Text provided:
=== Section Start ===
This method guarantees an exhaustive crawl and data collection from any starting URL.

Crawling

/crawl endpoint

Used to crawl a URL and all accessible subpages. This submits a crawl job and returns a job ID to check the status of the crawl.

Installation

pip install firecrawl-py

Usage

from firecrawl import FirecrawlApp

app = FirecrawlApp(api_key="YOUR_API_KEY")

crawl_result = app.crawl_url('mendable.ai', {'crawlerOptions': {'excludes': ['blog/*']}})

# Get the markdown
for result in crawl_result:
    print(result['markdown'])

Job ID Response

If you are not using the sdk or prefer to use webhook or a different polling method, you can set the wait_until_done to false. This will return a jobId.

For cURL, /crawl will always return a jobId where you can use to check the status of the crawl.

{ "jobId": "1234-5678-9101" }

Check Crawl Job

Used to check the status of a crawl job and get its result.

status = app.check_crawl_status(job_id)

Response

{
  "status": "completed",
  "current": 22,
  "total": 22,
  "data": [
    {
      "content": "Raw Content ",
      "markdown": "# Markdown Content",
      "provider": "web-scraper",
      "metadata": {
        "title": "Mendable | AI for CX and Sales",
        "description": "AI for CX and Sales",
        "language": null,
        "sourceURL": "https://www.mendable.ai/"
      }
    }
  ]
}
=== Section End ===
Information given:
=== Section Start ===
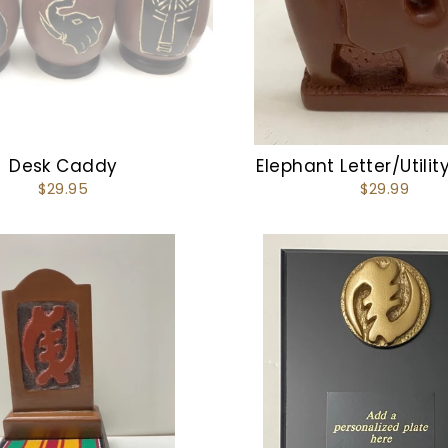
Desk Caddy
Elephant Letter/Utilit
$29.95
$29.99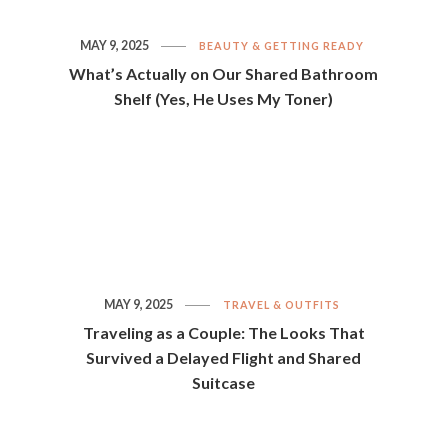
MAY 9, 2025
BEAUTY & GETTING READY
What’s Actually on Our Shared Bathroom
Shelf (Yes, He Uses My Toner)
MAY 9, 2025
TRAVEL & OUTFITS
Traveling as a Couple: The Looks That
Survived a Delayed Flight and Shared
Suitcase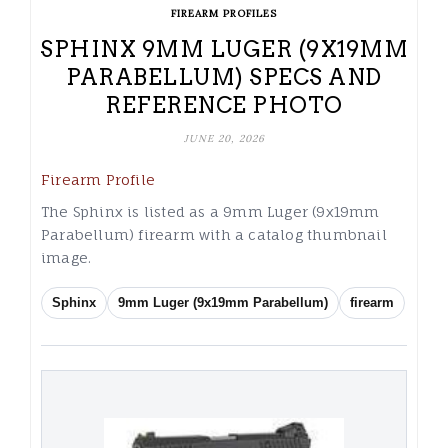
FIREARM PROFILES
SPHINX 9MM LUGER (9X19MM
PARABELLUM) SPECS AND
REFERENCE PHOTO
JUNE 20, 2026
Firearm Profile
The Sphinx is listed as a 9mm Luger (9x19mm
Parabellum) firearm with a catalog thumbnail
image.
Sphinx
9mm Luger (9x19mm Parabellum)
firearm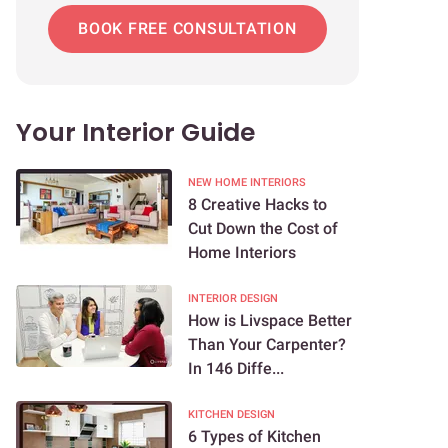
BOOK FREE CONSULTATION
Your Interior Guide
NEW HOME INTERIORS
8 Creative Hacks to
Cut Down the Cost of
Home Interiors
INTERIOR DESIGN
How is Livspace Better
Than Your Carpenter?
In 146 Diffe...
KITCHEN DESIGN
6 Types of Kitchen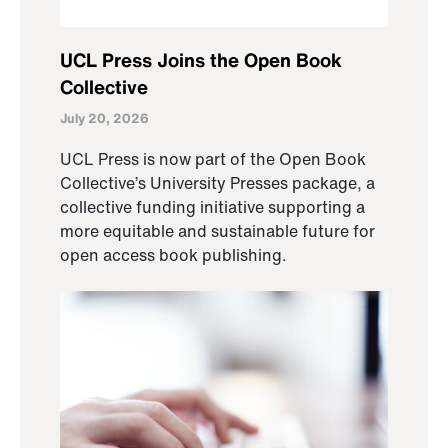
UCL Press Joins the Open Book
Collective
July 20, 2026
UCL Press is now part of the Open Book
Collective’s University Presses package, a
collective funding initiative supporting a
more equitable and sustainable future for
open access book publishing.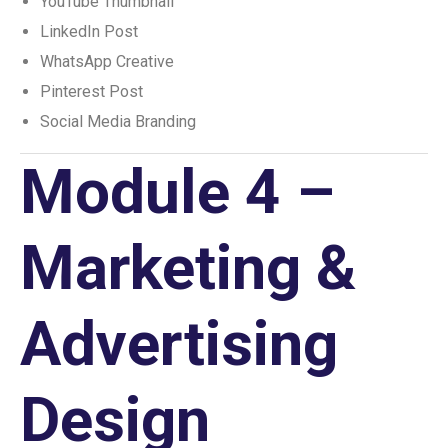
YouTube Thumbnail
LinkedIn Post
WhatsApp Creative
Pinterest Post
Social Media Branding
Module 4 –
Marketing &
Advertising
Design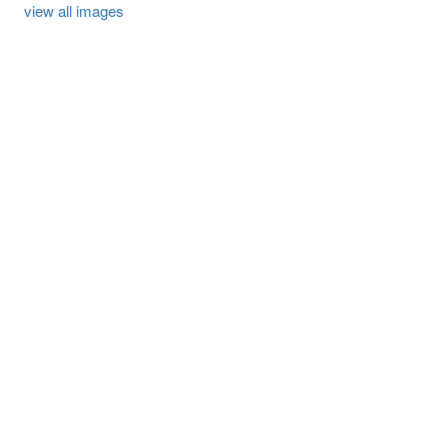
view all images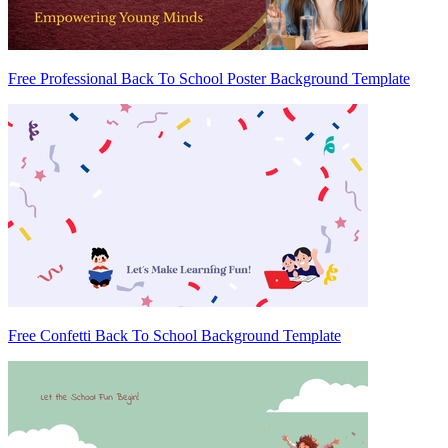
Free Professional Back To School Poster Background Template
Free Confetti Back To School Background Template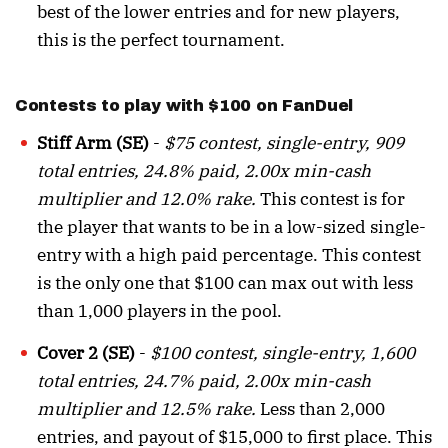
best of the lower entries and for new players,
this is the perfect tournament.
Contests to play with $100 on FanDuel
Stiff Arm (SE)
-
$75 contest, single-entry, 909
total entries, 24.8% paid, 2.00x min-cash
multiplier and 12.0% rake.
This contest is for
the player that wants to be in a low-sized single-
entry with a high paid percentage. This contest
is the only one that $100 can max out with less
than 1,000 players in the pool.
Cover 2 (SE)
-
$100 contest, single-entry, 1,600
total entries, 24.7% paid, 2.00x min-cash
multiplier and 12.5% rake.
Less than 2,000
entries, and payout of $15,000 to first place. This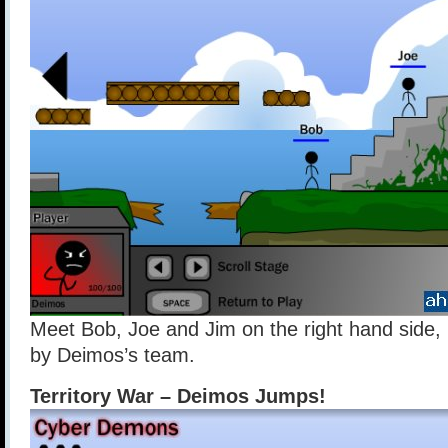
Meet Bob, Joe and Jim on the right hand side,
by Deimos’s team.
Territory War – Deimos Jumps!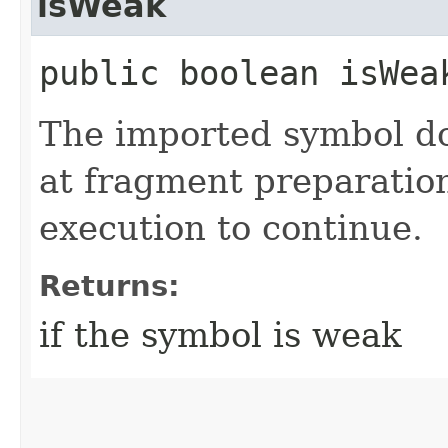
isWeak
public boolean isWea
The imported symbol do
at fragment preparation
execution to continue.
Returns:
if the symbol is weak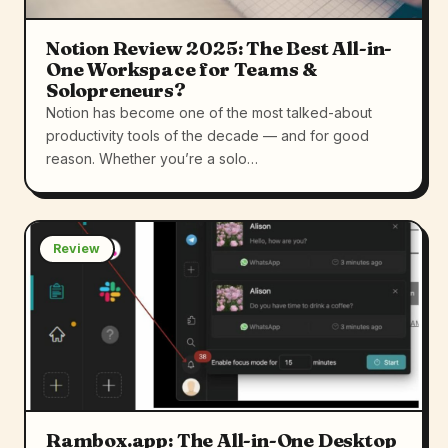
Notion Review 2025: The Best All-in-
One Workspace for Teams &
Solopreneurs?
Notion has become one of the most talked-about
productivity tools of the decade — and for good
reason. Whether you’re a solo…
Review
Rambox.app: The All-in-One Desktop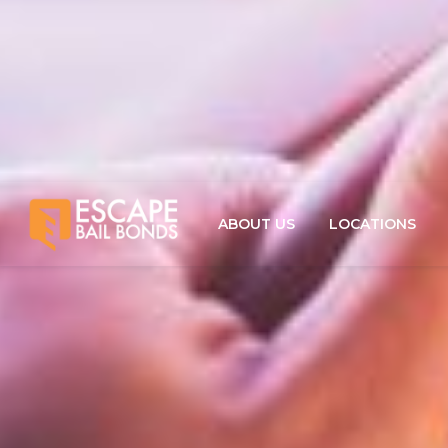
ABOUT US
LOCATIONS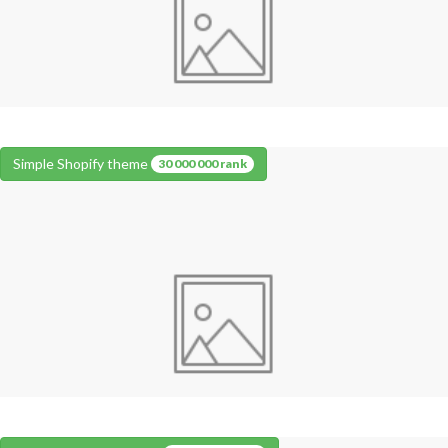
Simple Shopify theme
30 000 000 rank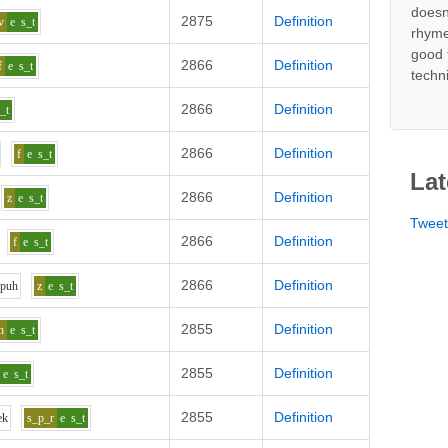
doesn
2875
Definition
v
e
s_t
rhyme
good 
2866
Definition
f
e
s_t
techn
2866
Definition
_t
2866
Definition
f
e
s_t
Lat
2866
Definition
z
e
s_t
Twee
2866
Definition
f
e
s_t
2866
Definition
p
uh
z
e
s_t
2855
Definition
h
e
s_t
2855
Definition
e
s_t
2855
Definition
e
k
s_p_r
e
s_t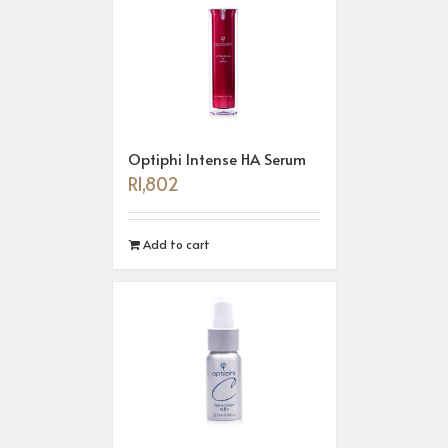
Optiphi Intense HA Serum
R
1,802
Add to cart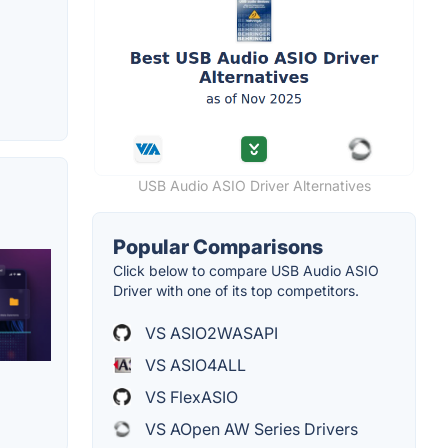
USB Audio ASIO Driver Alternatives
Popular Comparisons
Click below to compare USB Audio ASIO
Driver with one of its top competitors.
VS ASIO2WASAPI
VS ASIO4ALL
VS FlexASIO
VS AOpen AW Series Drivers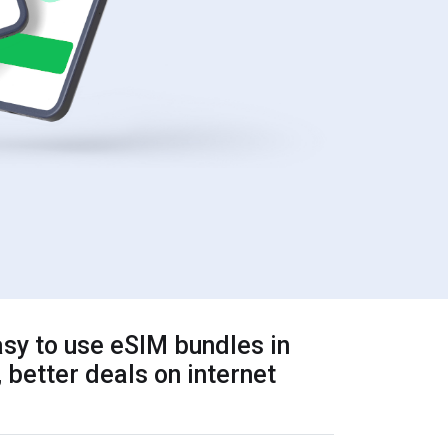
sy to use eSIM bundles in
 better deals on internet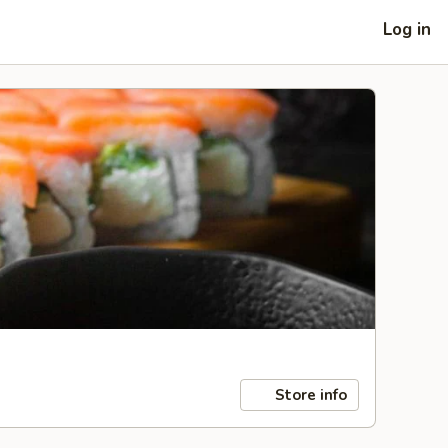
Log in
Store info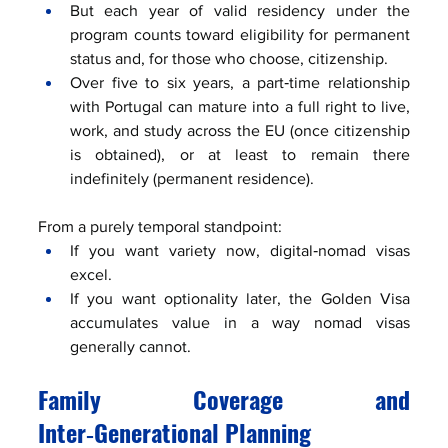
But each year of valid residency under the 
program counts toward eligibility for permanent 
status and, for those who choose, citizenship.
Over five to six years, a part‑time relationship 
with Portugal can mature into a full right to live, 
work, and study across the EU (once citizenship 
is obtained), or at least to remain there 
indefinitely (permanent residence).
From a purely temporal standpoint:
If you want variety now, digital‑nomad visas 
excel.
If you want optionality later, the Golden Visa 
accumulates value in a way nomad visas 
generally cannot.
Family Coverage and 
Inter‑Generational Planning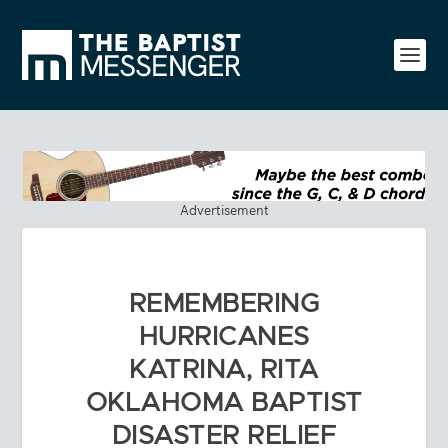
Advertisement
REMEMBERING
HURRICANES
KATRINA, RITA
OKLAHOMA BAPTIST
DISASTER RELIEF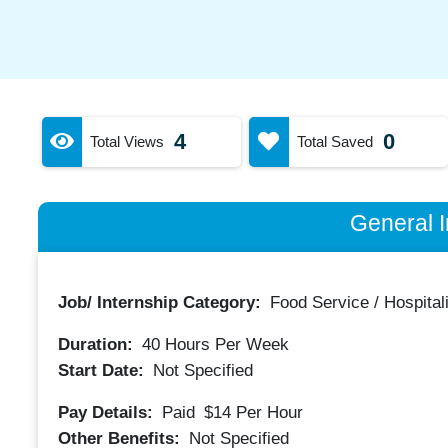
4
0
Total Views
Total Saved
General I
Job/ Internship Category:
Food Service / Hospitali
Duration:
40
Hours Per Week
Start Date:
Not Specified
Pay Details:
Paid
$14
Per Hour
Other Benefits:
Not Specified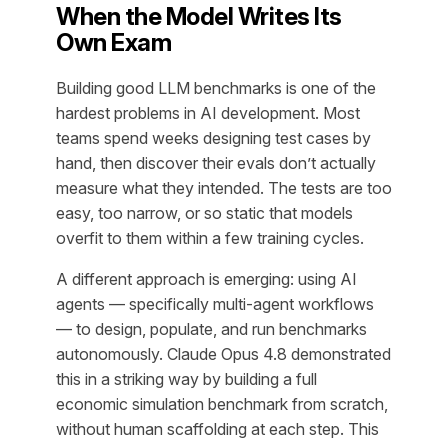
When the Model Writes Its
Own Exam
Building good LLM benchmarks is one of the
hardest problems in AI development. Most
teams spend weeks designing test cases by
hand, then discover their evals don’t actually
measure what they intended. The tests are too
easy, too narrow, or so static that models
overfit to them within a few training cycles.
A different approach is emerging: using AI
agents — specifically multi-agent workflows
— to design, populate, and run benchmarks
autonomously. Claude Opus 4.8 demonstrated
this in a striking way by building a full
economic simulation benchmark from scratch,
without human scaffolding at each step. This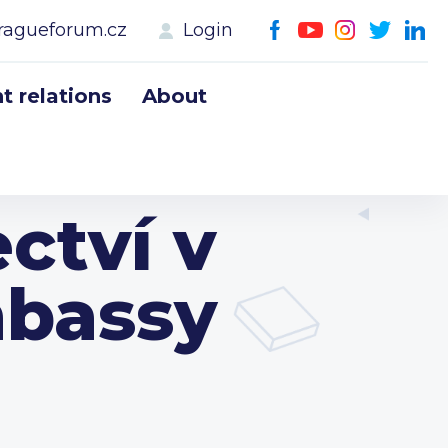
ragueforum.cz
Login
 relations
About
ctví v
mbassy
=== Section End ===
Requirement: In the stretch of the crawling text from "# Get the markdown" through "use to check the status of the crawl.", rename "jobId" to "crawlId" and write out that stretch.

Your solution:
# Get the markdown
for result in crawl_result:
    print(result['markdown'])

Job ID Response

If you are not using the sdk or prefer to use webhook or a different polling method, you can set the wait_until_done to false. This will return a crawlId.

For cURL, /crawl will always return a crawlId where you can use to check the status of the crawl.